*** TASK MATERIAL ***
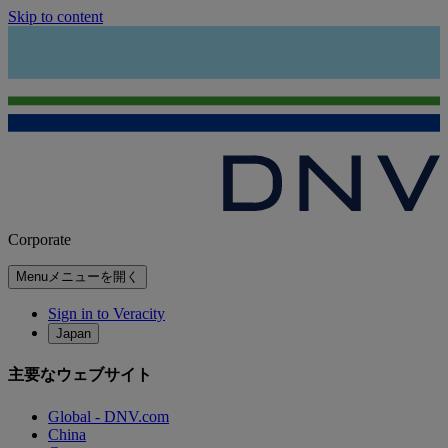
Skip to content
Corporate
Menu
メニューを開く
Sign in to Veracity
Japan
主要なウェブサイト
Global - DNV.com
China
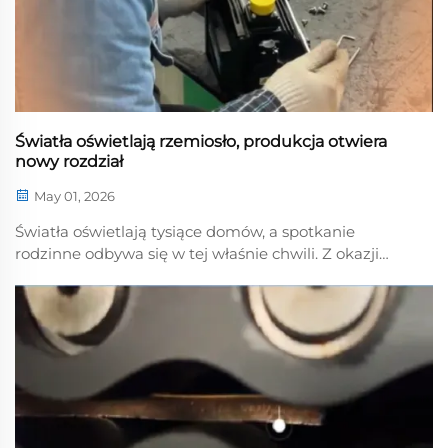
Światła oświetlają rzemiosło, produkcja otwiera
nowy rozdział
May 01, 2026
Światła oświetlają tysiące domów, a spotkanie
rodzinne odbywa się w tej właśnie chwili. Z okazji
Festiwalu Latarni firma Henan Lantian New
Environmental Protection Engineering Technology
Co., Ltd. z sercem pozdrawia wszystkich pracowników
oraz cennych klientów...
*** End of TASK MATERIAL ***
## [TASK TO COMPLETE]
Set the entries down exactly, but not the pictures.

## [TASK RESULT]
Skip to content
Corporate
Menu
メニューを開く
Sign in to Veracity
Japan
主要なウェブサイト
Global - DNV.com
China
Światła oświetlają rzemiosło, produkcja otwiera
nowy rozdział
May 01, 2026
Światła oświetlają tysiące domów, a spotkanie
rodzinne odbywa się w tej właśnie chwili. Z okazji
Festiwalu Latarni firma Henan Lantian New
Environmental Protection Engineering Technology
Co., Ltd. z sercem pozdrawia wszystkich pracowników
oraz cennych klientów...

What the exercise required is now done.